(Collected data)
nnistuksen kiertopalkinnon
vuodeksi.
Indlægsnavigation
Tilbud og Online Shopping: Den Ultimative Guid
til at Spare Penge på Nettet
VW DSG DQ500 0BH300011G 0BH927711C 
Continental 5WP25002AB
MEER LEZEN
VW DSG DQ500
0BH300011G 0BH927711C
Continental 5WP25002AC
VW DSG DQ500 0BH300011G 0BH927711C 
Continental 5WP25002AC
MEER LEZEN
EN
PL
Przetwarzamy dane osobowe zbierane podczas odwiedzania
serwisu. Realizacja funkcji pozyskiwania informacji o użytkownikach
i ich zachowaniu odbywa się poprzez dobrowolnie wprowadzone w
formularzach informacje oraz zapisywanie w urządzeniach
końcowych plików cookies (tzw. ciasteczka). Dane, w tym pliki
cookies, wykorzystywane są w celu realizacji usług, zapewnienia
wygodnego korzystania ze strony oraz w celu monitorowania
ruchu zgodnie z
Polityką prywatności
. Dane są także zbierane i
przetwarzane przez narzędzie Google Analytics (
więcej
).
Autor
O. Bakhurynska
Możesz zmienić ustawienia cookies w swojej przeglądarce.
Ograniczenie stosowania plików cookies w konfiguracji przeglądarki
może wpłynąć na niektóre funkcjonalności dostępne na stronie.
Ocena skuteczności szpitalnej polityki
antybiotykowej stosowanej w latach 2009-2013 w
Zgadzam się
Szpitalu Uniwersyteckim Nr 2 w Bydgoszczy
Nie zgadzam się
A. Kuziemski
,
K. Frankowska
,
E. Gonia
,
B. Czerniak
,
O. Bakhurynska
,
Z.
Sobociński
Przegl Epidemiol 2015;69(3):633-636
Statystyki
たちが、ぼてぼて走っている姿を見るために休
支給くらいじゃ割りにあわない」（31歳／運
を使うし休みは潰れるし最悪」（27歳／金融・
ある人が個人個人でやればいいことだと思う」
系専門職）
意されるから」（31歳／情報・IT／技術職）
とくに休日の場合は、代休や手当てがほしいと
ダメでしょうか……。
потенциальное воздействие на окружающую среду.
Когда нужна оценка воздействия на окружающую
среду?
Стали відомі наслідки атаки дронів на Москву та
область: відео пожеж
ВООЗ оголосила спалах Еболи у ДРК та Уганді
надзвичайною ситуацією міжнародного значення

#### WHAT THE TASK ASKS
Using the entries above, return exactly the lines from the line with "Przetwarzamy dane osobowe" to the line with "może wpłynąć na", counting both of those lines.

#### ANSWER FOR THIS EXERCISE
Przetwarzamy dane osobowe zbierane podczas odwiedzania
serwisu. Realizacja funkcji pozyskiwania informacji o użytkownikach
i ich zachowaniu odbywa się poprzez dobrowolnie wprowadzone w
formularzach informacje oraz zapisywanie w urządzeniach
końcowych plików cookies (tzw. ciasteczka). Dane, w tym pliki
cookies, wykorzystywane są w celu realizacji usług, zapewnienia
wygodnego korzystania ze strony oraz w celu monitorowania
ruchu zgodnie z
Polityką prywatności
. Dane są także zbierane i
przetwarzane przez narzędzie Google Analytics (
więcej
).
Autor
O. Bakhurynska
Możesz zmienić ustawienia cookies w swojej przeglądarce.
Ograniczenie stosowania plików cookies w konfiguracji przeglądarki
może wpłynąć na niektóre funkcjonalności dostępne na stronie.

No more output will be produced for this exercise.